**What is required**. Write the data out again exactly, with every picture removed.

**Material provided**.
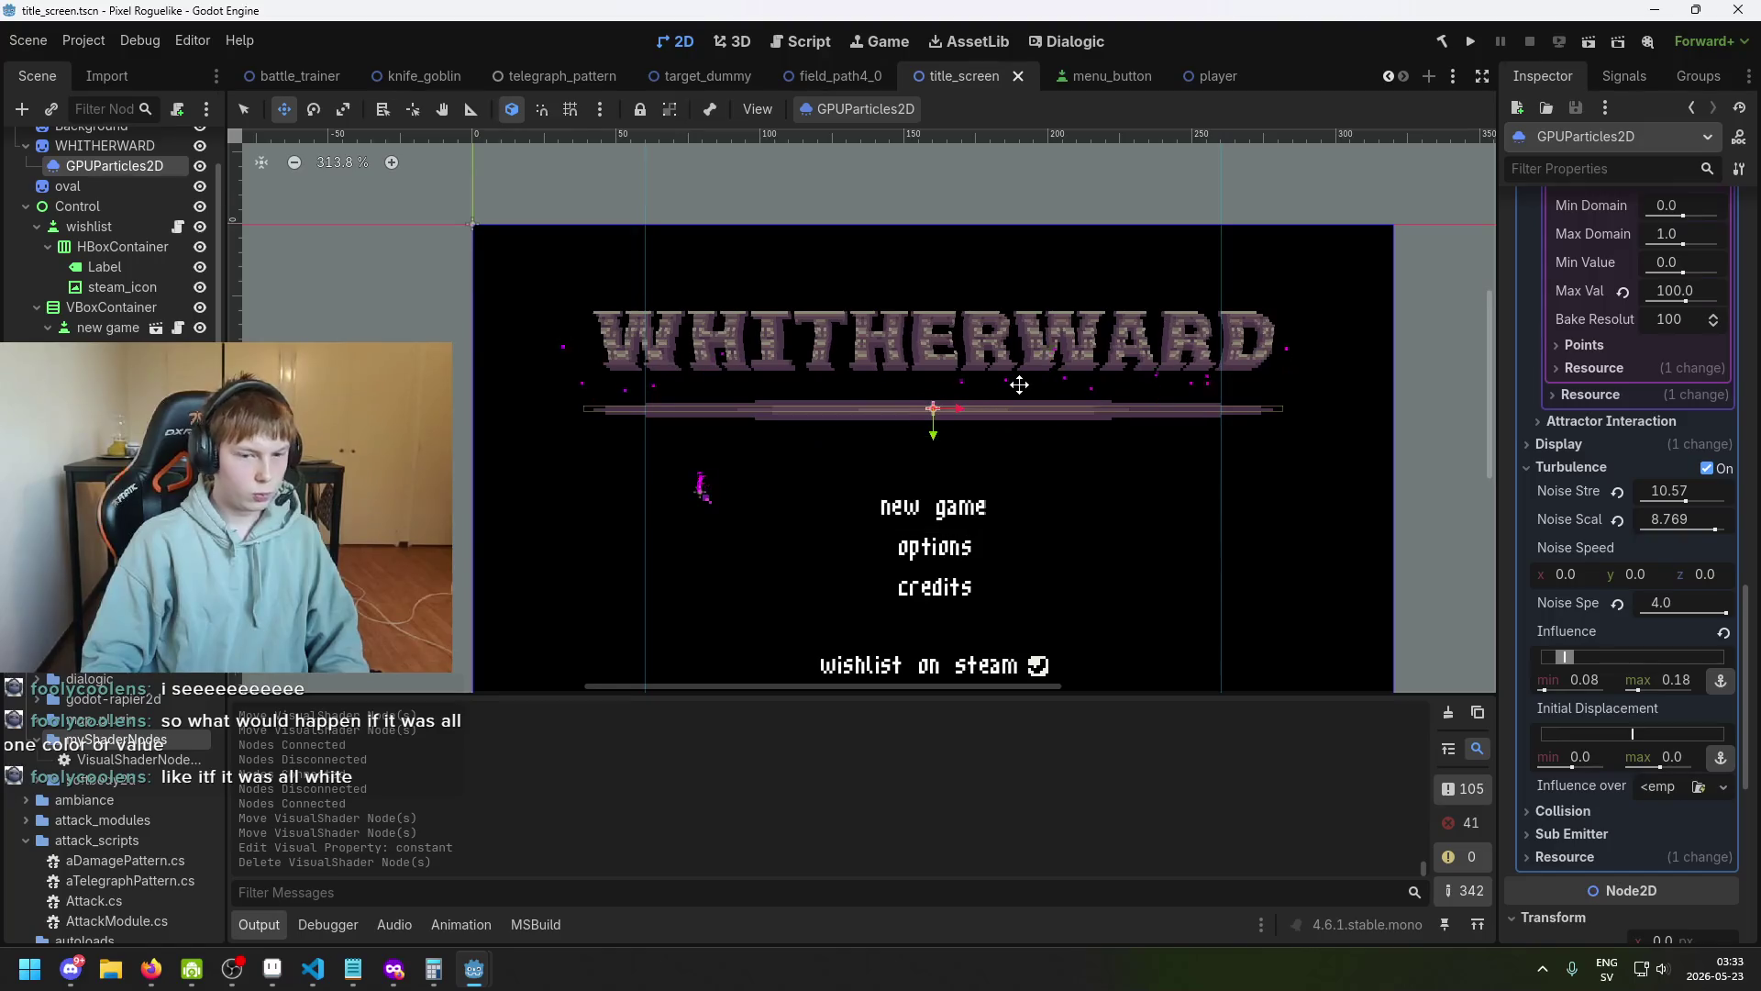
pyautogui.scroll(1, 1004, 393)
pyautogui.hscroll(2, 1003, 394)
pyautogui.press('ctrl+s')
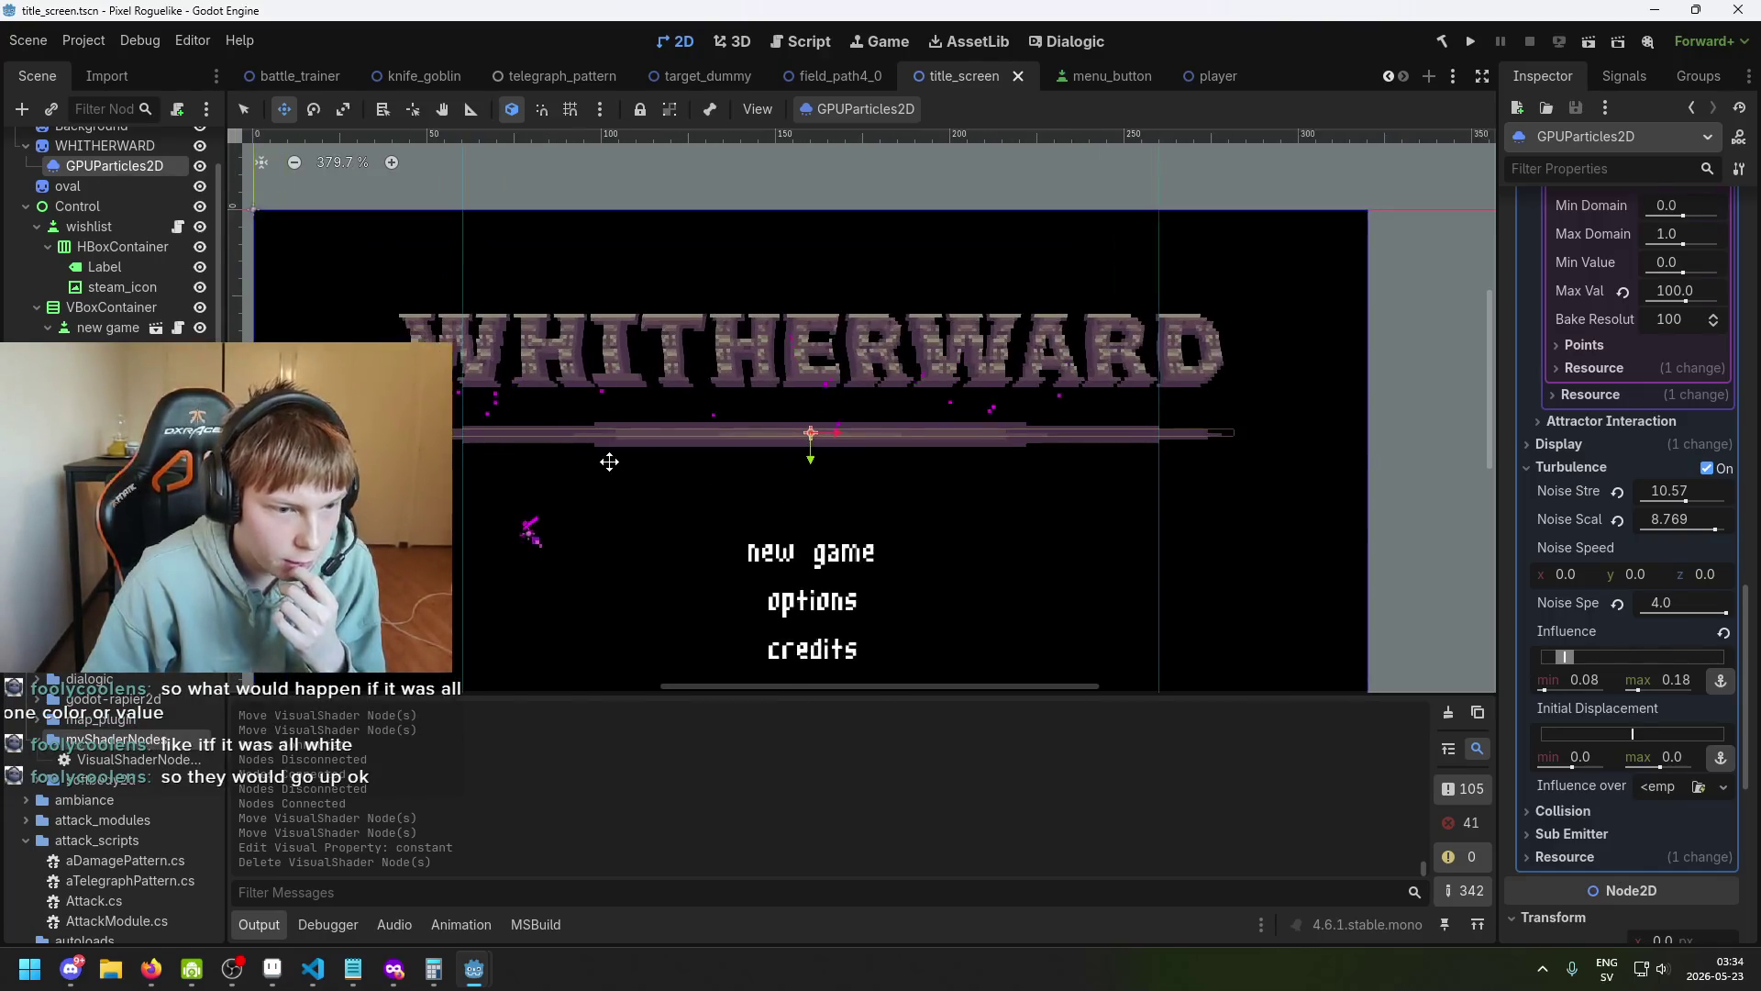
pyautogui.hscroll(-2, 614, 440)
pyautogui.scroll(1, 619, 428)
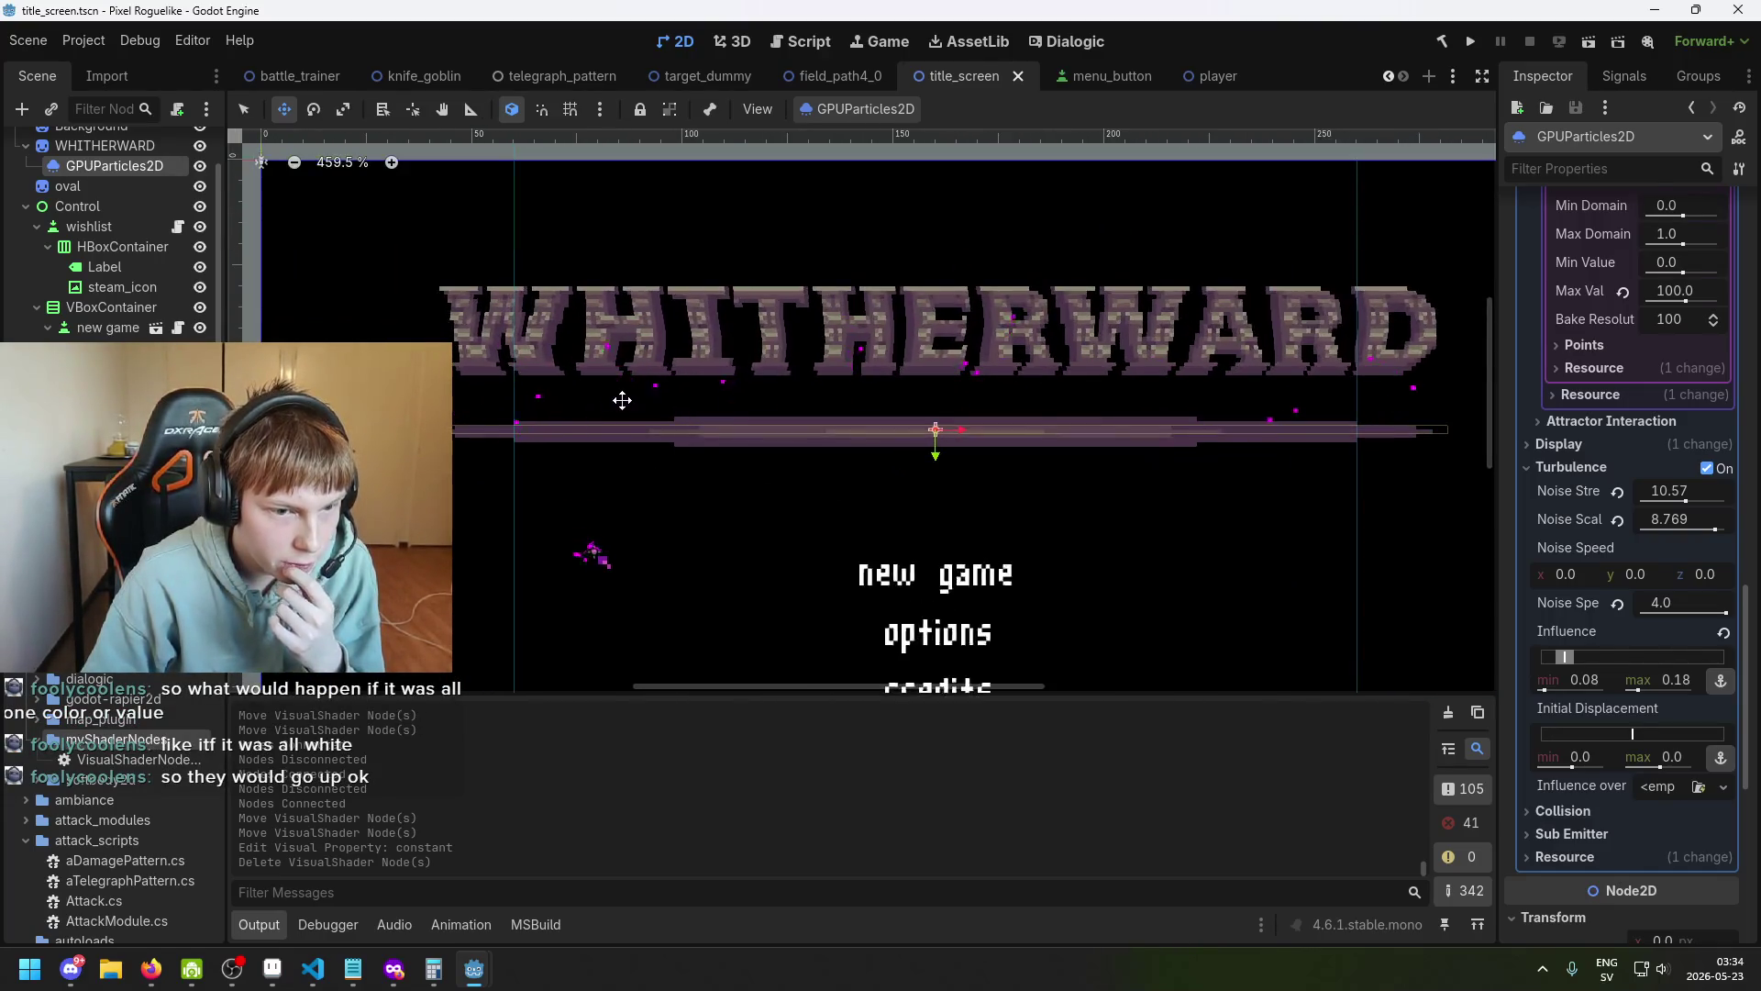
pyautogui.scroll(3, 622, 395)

**Solution to this problem**.
pyautogui.scroll(1, 1004, 393)
pyautogui.hscroll(2, 1003, 394)
pyautogui.press('ctrl+s')
pyautogui.hscroll(-2, 614, 440)
pyautogui.scroll(1, 619, 428)
pyautogui.scroll(3, 622, 395)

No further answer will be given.